▶ AIM OF THE EXERCISE
A faithful transcription of all the entries below is needed, without the pictures.

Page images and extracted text

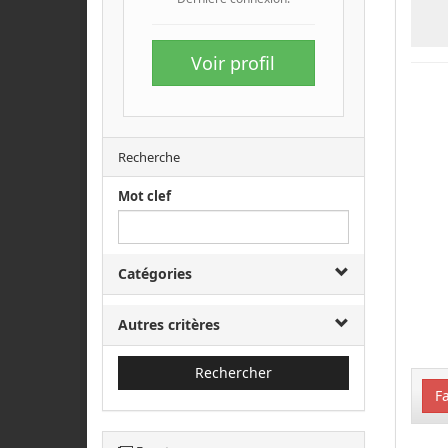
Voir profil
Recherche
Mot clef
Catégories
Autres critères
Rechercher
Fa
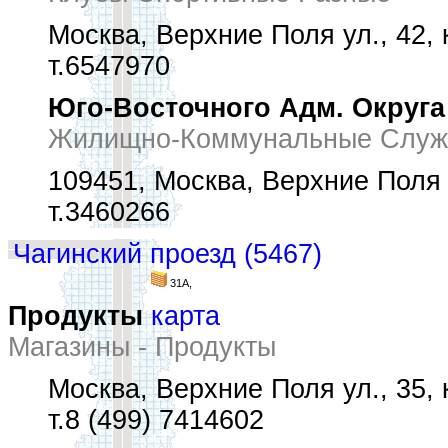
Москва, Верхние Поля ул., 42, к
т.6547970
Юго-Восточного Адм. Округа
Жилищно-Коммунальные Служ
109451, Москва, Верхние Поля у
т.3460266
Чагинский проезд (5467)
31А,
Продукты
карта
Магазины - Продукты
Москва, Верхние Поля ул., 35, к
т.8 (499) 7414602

▶ WRITTEN REPLY
Voir profil
Recherche
Mot clef
Catégories
Autres critères
Rechercher
Fa
Москва, Верхние Поля ул., 42, к
т.6547970
Юго-Восточного Адм. Округа
Жилищно-Коммунальные Служ
109451, Москва, Верхние Поля у
т.3460266
Чагинский проезд (5467)
31А,
Продукты
карта
Магазины - Продукты
Москва, Верхние Поля ул., 35, к
т.8 (499) 7414602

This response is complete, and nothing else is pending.